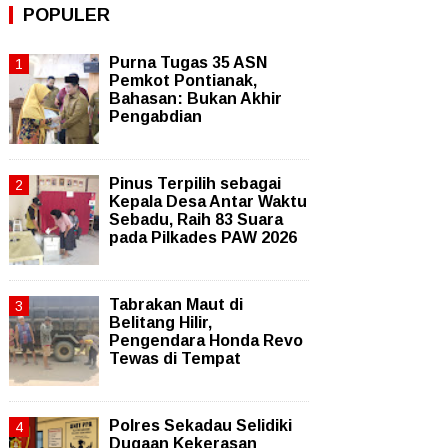
POPULER
Purna Tugas 35 ASN
Pemkot Pontianak,
Bahasan: Bukan Akhir
Pengabdian
Pinus Terpilih sebagai
Kepala Desa Antar Waktu
Sebadu, Raih 83 Suara
pada Pilkades PAW 2026
Tabrakan Maut di
Belitang Hilir,
Pengendara Honda Revo
Tewas di Tempat
Polres Sekadau Selidiki
Dugaan Kekerasan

----------------------------------------

• Task goal: From start to finish, output the listing exactly, but omit its pictures.

• Answer to the exercise:
POPULER
Purna Tugas 35 ASN
Pemkot Pontianak,
Bahasan: Bukan Akhir
Pengabdian
Pinus Terpilih sebagai
Kepala Desa Antar Waktu
Sebadu, Raih 83 Suara
pada Pilkades PAW 2026
Tabrakan Maut di
Belitang Hilir,
Pengendara Honda Revo
Tewas di Tempat
Polres Sekadau Selidiki
Dugaan Kekerasan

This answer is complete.